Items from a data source
== Segment start ==
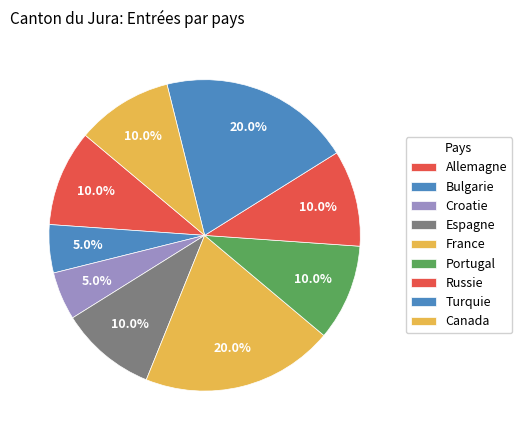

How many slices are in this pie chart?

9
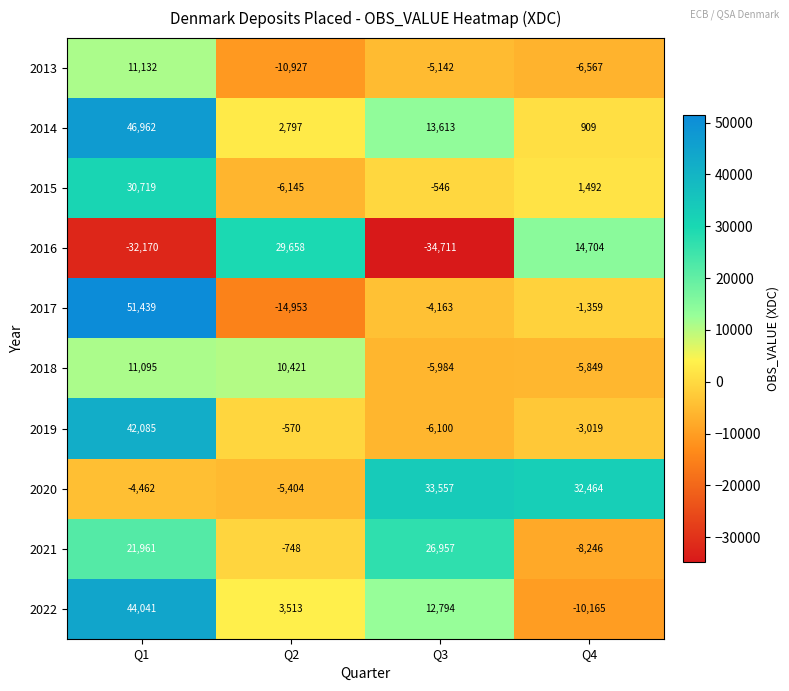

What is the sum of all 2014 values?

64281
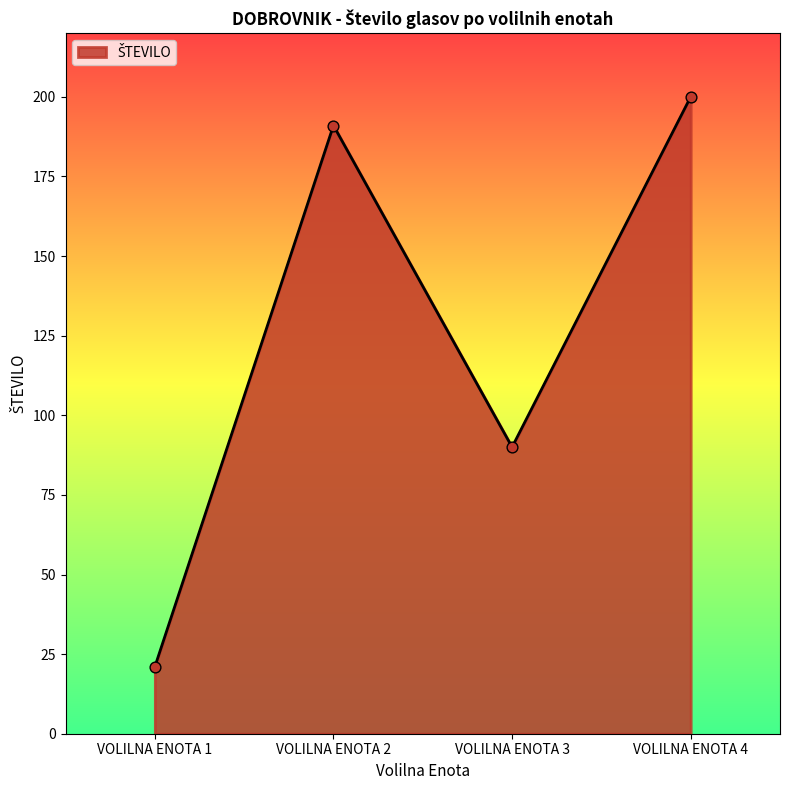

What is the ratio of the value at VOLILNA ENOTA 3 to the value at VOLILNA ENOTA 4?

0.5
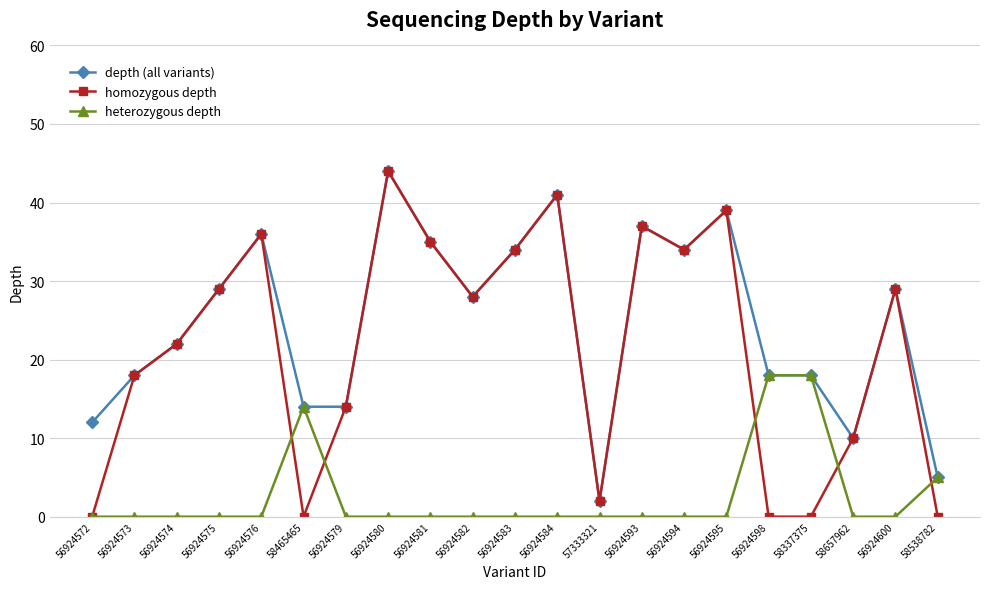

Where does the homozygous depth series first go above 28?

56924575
== Segment end ==
> Task objective
Which lines in the data above contain the word "What"? Copy each of them.

> Finished exercise
What is the sum of all 2014 values?
What is the ratio of the value at VOLILNA ENOTA 3 to the value at VOLILNA ENOTA 4?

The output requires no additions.